La ventana se sacudió contra el marco con mayor violencia que antes. Volviendo desde si mismo, el, separó, tan lejos como le fue posible, las pestañas inferiores de las superiores y, dirigiéndose con prisa desesperante hacia la ventana abierta de par en par, como quien va en carrera para saltar de una azotea a otra, apretó ahora el puño izquierdo y habiendo sacado la otra mano del bolsillo derecho, llegando casi con inercia descontrolada al borde de la ventana, arrojó cada una de las pastillas hacia una nada infinita. El brazo diestro le quedo extendido tan lejos de la cara que le pareció que podía tocar otro continente con la punta del dedo anular. Vio cada punto blanco alejársele hasta desaparecer en el horizonte aunque supo escuchar a cada capsula caer en algún paraje remoto. Vomitó con fuerza hasta la parte interior del estomago a través de la ventana aun abierta y sintió que el mundo se restablecía. Todo volvía a la normalidad. Respiró, entonces, con alivio y se dirigió a la sala con paso cansino. Al pasar el umbral, se secó la transpiración, se acomodó el cuello de la camisa y luego de limpiarse la garganta con ruido de tractor arrancando, tomó asiento en el sillón verde abriendo la edición semanal de Reader’s Digest.
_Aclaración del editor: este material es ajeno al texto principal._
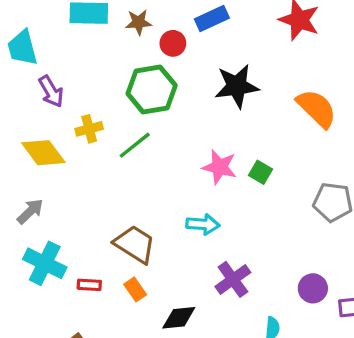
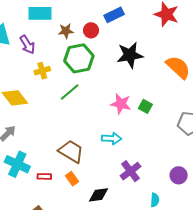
brown star: (139, 22) -> (66, 31), moved
purple arrow: (51, 91) -> (27, 45), moved
yellow cross: (89, 129) -> (42, 71), moved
Pensó en que al otro día o al siguiente vería nuevamente al Obeso y a Kirschner y en medio de la infinita satisfacción de su corazón, se sintió más real que nunca. La palabra esquizofrenia se borró de su memoria y se aprestó, Julio Berto Donato, por vez número 739 para recibir, en el incomparable edén de su realidad, en la sala de su casa, al Tano Bombieri.